Written task :: Return only the lines from the top of the data down to the one that holds "Resources for understanding", both included, without any pictures.

Task data ::
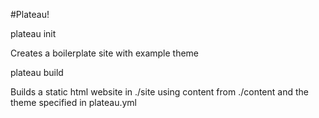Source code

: #Plateau!

  plateau init

Creates a boilerplate site with example theme

  plateau build
  
Builds a static html website in ./site using content from ./content and the theme specified in plateau.yml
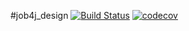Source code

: #job4j_design
[![Build Status](https://travis-ci.com/alaktyushin/job4j_threads.svg?branch=main)](https://travis-ci.com/alaktyushin/job4j_threads)
[![codecov](https://codecov.io/gh/alaktyushin/job4j_threads/branch/main/graph/badge.svg?token=A1HUQPSM30)](https://codecov.io/gh/alaktyushin/job4j_threads)
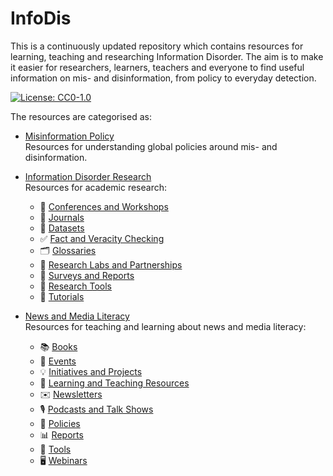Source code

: # InfoDis
This is a continuously updated repository which contains resources for learning, teaching and researching Information Disorder.
The aim is to make it easier for researchers, learners, teachers and everyone to find useful information on mis- and disinformation, from policy to everyday detection.

[![License: CC0-1.0](https://img.shields.io/badge/License-CC0%201.0-lightgrey.svg)](http://creativecommons.org/publicdomain/zero/1.0/)

The resources are categorised as:
 - [Misinformation Policy](https://github.com/m-arti/infodis/blob/main/Misinformation%20Policy.md) \
  Resources for understanding global policies around mis- and disinformation.
 - [Information Disorder Research](https://github.com/m-arti/infodis/blob/master/Information%20Disorder%20Research.md) \
  Resources for academic research:
    - 📅 [Conferences and Workshops](https://github.com/m-arti/infodis/blob/master/Information%20Disorder%20Research.md#Conferences-and-Workshops)
    - 📔 [Journals](https://github.com/m-arti/infodis/blob/master/Information%20Disorder%20Research.md#Journals)
    - 📁 [Datasets](https://github.com/m-arti/infodis/blob/master/Information%20Disorder%20Research.md#Datasets)
    - ✅ [Fact and Veracity Checking](https://github.com/m-arti/infodis/blob/master/Information%20Disorder%20Research.md#Fact-and-Veracity-Checking)
    - 🗂 [Glossaries](https://github.com/m-arti/infodis/blob/master/Information%20Disorder%20Research.md#Glossaries)
    - 🏢 [Research Labs and Partnerships](https://github.com/m-arti/infodis/blob/main/Information%20Disorder%20Research.md#Research-Labs-Partnerships)
    - 📄 [Surveys and Reports](https://github.com/m-arti/infodis/blob/master/Information%20Disorder%20Research.md#Surveys-and-Reports)
    - 🔎 [Research Tools](https://github.com/m-arti/infodis/blob/master/Information%20Disorder%20Research.md#Research-Tools)
    - 📝 [Tutorials](https://github.com/m-arti/infodis/blob/master/Information%20Disorder%20Research.md#Tutorials)


 - [News and Media Literacy](https://github.com/m-arti/infodis/blob/master/News%20and%20Media%20Literacy.md) \
  Resources for teaching and learning about news and media literacy:
    - 📚 [Books](https://github.com/m-arti/infodis/blob/master/News%20and%20Media%20Literacy.md#Books)
    - 📅 [Events](https://github.com/m-arti/infodis/blob/master/News%20and%20Media%20Literacy.md#Events)
    - 💡 [Initiatives and Projects](https://github.com/m-arti/infodis/blob/master/News%20and%20Media%20Literacy.md#Initiatives-Projects)
    - 📝 [Learning and Teaching Resources](https://github.com/m-arti/infodis/blob/master/News%20and%20Media%20Literacy.md#Learning-and-Teaching-Resources)
    - ✉️ [Newsletters](https://github.com/m-arti/infodis/blob/master/News%20and%20Media%20Literacy.md#Newsletters)
    - 🎙 [Podcasts and Talk Shows](https://github.com/m-arti/infodis/blob/master/News%20and%20Media%20Literacy.md#Podcasts-Talk-Shows)
    - 📜 [Policies](https://github.com/m-arti/infodis/blob/master/News%20and%20Media%20Literacy.md#Policies)
    - 📊 [Reports](https://github.com/m-arti/infodis/blob/master/News%20and%20Media%20Literacy.md#Reports)
    - 📱 [Tools](https://github.com/m-arti/infodis/blob/master/News%20and%20Media%20Literacy.md#Tools)
    - 🖥 [Webinars](https://github.com/m-arti/infodis/blob/master/News%20and%20Media%20Literacy.md#Webinars)
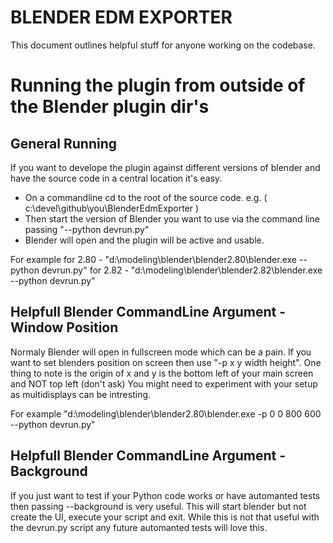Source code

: **BLENDER EDM EXPORTER**
========================

This document outlines helpful stuff for anyone working on the codebase. 

Running the plugin from outside of the Blender plugin dir's
===========================================================

General Running
---------------

If you want to develope the plugin against different versions of blender and have the source code in a central location it's easy.
- On a commandline cd to the root of the source code. e.g. ( c:\devel\github\you\BlenderEdmExporter )
- Then start the version of Blender you want to use via the command line passing "--python devrun.py"
- Blender will open and the plugin will be active and usable.

For example 
for 2.80 - "d:\modeling\blender\blender2.80\blender.exe --python devrun.py"
for 2.82 - "d:\modeling\blender\blender2.82\blender.exe --python devrun.py"

Helpfull Blender CommandLine Argument - Window Position
-------------------------------------------------------

Normaly Blender will open in fullscreen mode which can be a pain.  If you want to set blenders position on screen then use "-p x y width height".  One thing to note is the origin of x and y is the bottom left of your main screen and NOT top left (don't ask)
You might need to experiment with your setup as multidisplays can be intresting.

For example 
"d:\modeling\blender\blender2.80\blender.exe -p 0 0 800 600 --python devrun.py"


Helpfull Blender CommandLine Argument - Background
--------------------------------------------------

If you just want to test if your Python code works or have automanted tests then passing --background is very useful. This will start blender but not create the UI, execute your script and exit.  While this is not that useful with the devrun.py script any future automanted tests will love this.

















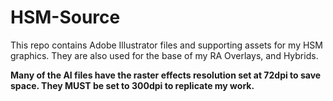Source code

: # HSM-Source

This repo contains Adobe Illustrator files and supporting assets for my HSM graphics. They are also used for the base of my RA Overlays, and Hybrids.

**Many of the AI files have the raster effects resolution set at 72dpi to save space. They MUST be set to 300dpi to replicate my work.**
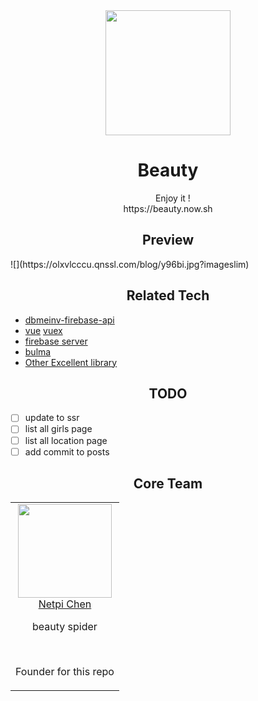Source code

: <div align="center">
  <a href="https://github.com/beauty-enjoy/dbmeinv-firebase-ap">
        <img width="200" heigth="200" src="https://olxvlcccu.qnssl.com/blog/1b1yv.png?imageslim">
  </a>
  <h1>Beauty</h1>
  <p>       
      Enjoy it ! <br/>
      https://beauty.now.sh 
  <p>
</div>

<h2 align="center">Preview</h2>
![](https://olxvlcccu.qnssl.com/blog/y96bi.jpg?imageslim)

<h2 align="center">Related Tech </h2>

* [dbmeinv-firebase-api](https://github.com/beauty-enjoy/dbmeinv-firebase-api)
* [vue](https://github.com/vuejs/vue) [vuex](https://github.com/vuejs/vuex)
* [firebase server](https://firebase.google.com/docs/server/setup)
* [bulma](https://github.com/jgthms/bulma)
* [Other Excellent library](https://github.com/beauty-enjoy/beauty/blob/master/package.json) 

<h2 align="center">TODO </h2>

- [ ] update to ssr 
- [ ] list all girls page
- [ ] list all location page
- [ ] add commit to posts

<h2 align="center">Core Team</h2>

<table>
  <tbody>
    <tr>
      <td align="center" valign="top">
        <img width="150" height="150" src="https://github.com/netpi.png?s=150">
        <br>
        <a href="https://github.com/netpi">Netpi Chen</a>
        <p>beauty spider</p>
        <br>
        <p>Founder for this repo</p>
      </td>      
     </tr>
  </tbody>
</table>




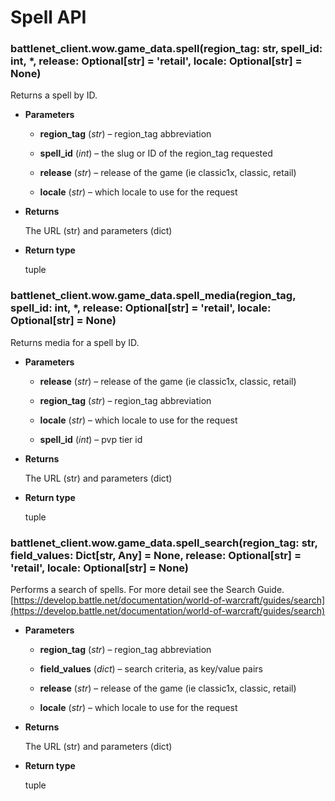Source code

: # Spell API


### battlenet_client.wow.game_data.spell(region_tag: str, spell_id: int, \*, release: Optional[str] = 'retail', locale: Optional[str] = None)
Returns a spell by ID.


* **Parameters**


    * **region_tag** (*str*) – region_tag abbreviation


    * **spell_id** (*int*) – the slug or ID of the region_tag requested


    * **release** (*str*) – release of the game (ie classic1x, classic, retail)


    * **locale** (*str*) – which locale to use for the request



* **Returns**

    The URL (str) and parameters (dict)



* **Return type**

    tuple



### battlenet_client.wow.game_data.spell_media(region_tag, spell_id: int, \*, release: Optional[str] = 'retail', locale: Optional[str] = None)
Returns media for a spell by ID.


* **Parameters**


    * **release** (*str*) – release of the game (ie classic1x, classic, retail)


    * **region_tag** (*str*) – region_tag abbreviation


    * **locale** (*str*) – which locale to use for the request


    * **spell_id** (*int*) – pvp tier id



* **Returns**

    The URL (str) and parameters (dict)



* **Return type**

    tuple



### battlenet_client.wow.game_data.spell_search(region_tag: str, field_values: Dict[str, Any] = None, release: Optional[str] = 'retail', locale: Optional[str] = None)
Performs a search of spells. For more detail see the Search Guide.
[https://develop.battle.net/documentation/world-of-warcraft/guides/search](https://develop.battle.net/documentation/world-of-warcraft/guides/search)


* **Parameters**


    * **region_tag** (*str*) – region_tag abbreviation


    * **field_values** (*dict*) – search criteria, as key/value pairs


    * **release** (*str*) – release of the game (ie classic1x, classic, retail)


    * **locale** (*str*) – which locale to use for the request



* **Returns**

    The URL (str) and parameters (dict)



* **Return type**

    tuple
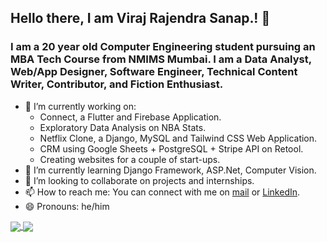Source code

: ## Hello there, I am Viraj Rajendra Sanap.! 👋

### I am a 20 year old Computer Engineering student pursuing an MBA Tech Course from NMIMS Mumbai. I am a Data Analyst, Web/App Designer, Software Engineer, Technical Content Writer, Contributor, and Fiction Enthusiast.

<!--
**Viraj-Sanap/viraj-sanap** is a ✨ _special_ ✨ repository because its `README.md` (this file) appears on your GitHub profile.

Here are some ideas to get you started:

- 🔭 I’m currently working on ...
- 🌱 I’m currently learning ...
- 👯 I’m looking to collaborate on ...
- 🤔 I’m looking for help with ...
- 💬 Ask me about ...
- 📫 How to reach me: ...
- 😄 Pronouns: ...
- ⚡ Fun fact: ...
-->

- 🔭 I’m currently working on:
  - Connect, a Flutter and Firebase Application.
  - Exploratory Data Analysis on NBA Stats.
  - Netflix Clone, a Django, MySQL and Tailwind CSS Web Application.
  - CRM using Google Sheets + PostgreSQL + Stripe API on Retool.
  - Creating websites for a couple of start-ups.
- 🌱 I’m currently learning Django Framework, ASP.Net, Computer Vision. 
- 👯 I’m looking to collaborate on projects and internships.
- 📫 How to reach me: You can connect with me on <a href="mailto:virsanap@gmail.com">mail</a> or <a href="https://www.linkedin.com/in/viraj-sanap/">LinkedIn</a>.
- 😄 Pronouns: he/him

<a href="https://github.com/viraj-sanap/eda-sports-ipl">
  <img align="center" src="https://github-readme-stats.vercel.app/api/pin/?username=viraj-sanap&repo=eda-sports-ipl&theme=swift" />
</a>
<a href="https://github.com/viraj-sanap/">
  <img align="center" src="https://github-readme-stats.vercel.app/api/top-langs/?username=viraj-sanap&theme=swift&layout=compact&langs_count=4" />
</a>
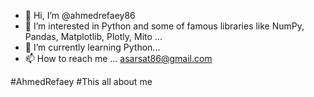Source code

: - 👋 Hi, I’m @ahmedrefaey86
- 👀 I’m interested in Python and some of famous libraries like NumPy, Pandas, Matplotlib, Plotly, Mito ...
- 🌱 I’m currently learning Python...
- 📫 How to reach me ... asarsat86@gmail.com

#AhmedRefaey
#This all about me
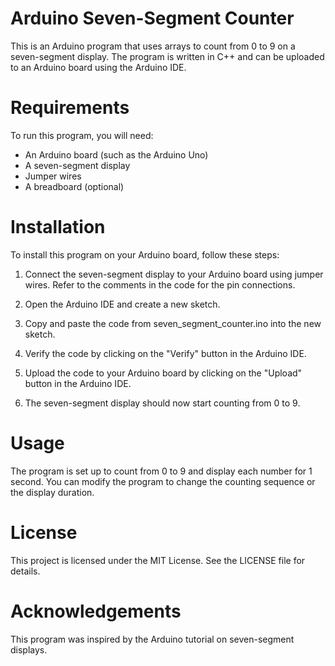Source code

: # Arduino Seven-Segment Counter
This is an Arduino program that uses arrays to count from 0 to 9 on a seven-segment display. The program is written in C++ and can be uploaded to an Arduino board using the Arduino IDE.

# Requirements
To run this program, you will need:

- An Arduino board (such as the Arduino Uno)
- A seven-segment display
- Jumper wires
- A breadboard (optional)
# Installation
To install this program on your Arduino board, follow these steps:

1. Connect the seven-segment display to your Arduino board using jumper wires. Refer to the comments in the code for the pin connections.

2. Open the Arduino IDE and create a new sketch.

3. Copy and paste the code from seven_segment_counter.ino into the new sketch.

4. Verify the code by clicking on the "Verify" button in the Arduino IDE.

5. Upload the code to your Arduino board by clicking on the "Upload" button in the Arduino IDE.

6. The seven-segment display should now start counting from 0 to 9.

# Usage
The program is set up to count from 0 to 9 and display each number for 1 second. You can modify the program to change the counting sequence or the display duration.

# License
This project is licensed under the MIT License. See the LICENSE file for details.

# Acknowledgements
This program was inspired by the Arduino tutorial on seven-segment displays.
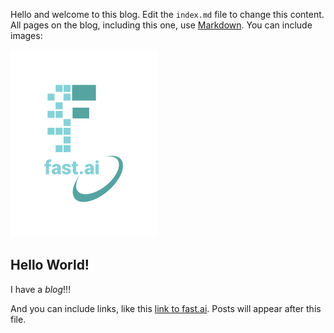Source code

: Hello and welcome to this blog. Edit the `index.md` file to change this content. All pages on the blog, including this one, use [Markdown](https://guides.github.com/features/mastering-markdown/). You can include images:

![Image of fast.ai logo](images/logo.png)

## Hello World!

I have a *blog*!!!

And you can include links, like this [link to fast.ai](https://www.fast.ai). Posts will appear after this file. 

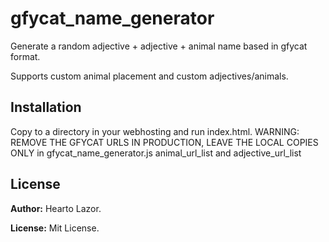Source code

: # gfycat_name_generator
Generate a random adjective + adjective + animal name based in gfycat format.

Supports custom animal placement and custom adjectives/animals.

## Installation
Copy to a directory in your webhosting and run index.html.
WARNING: REMOVE THE GFYCAT URLS IN PRODUCTION, LEAVE THE LOCAL COPIES ONLY in gfycat_name_generator.js animal_url_list and adjective_url_list

## License
**Author:** Hearto Lazor.

**License:** Mit License.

Response to this exercise ::
Source code

: #Plateau!

  plateau init

Creates a boilerplate site with example theme

  plateau build
  
Builds a static html website in ./site using content from ./content and the theme specified in plateau.yml
Source code

: #job4j_design
[![Build Status](https://travis-ci.com/alaktyushin/job4j_threads.svg?branch=main)](https://travis-ci.com/alaktyushin/job4j_threads)
[![codecov](https://codecov.io/gh/alaktyushin/job4j_threads/branch/main/graph/badge.svg?token=A1HUQPSM30)](https://codecov.io/gh/alaktyushin/job4j_threads)
Source code

: # InfoDis
This is a continuously updated repository which contains resources for learning, teaching and researching Information Disorder.
The aim is to make it easier for researchers, learners, teachers and everyone to find useful information on mis- and disinformation, from policy to everyday detection.

[![License: CC0-1.0](https://img.shields.io/badge/License-CC0%201.0-lightgrey.svg)](http://creativecommons.org/publicdomain/zero/1.0/)

The resources are categorised as:
 - [Misinformation Policy](https://github.com/m-arti/infodis/blob/main/Misinformation%20Policy.md) \
  Resources for understanding global policies around mis- and disinformation.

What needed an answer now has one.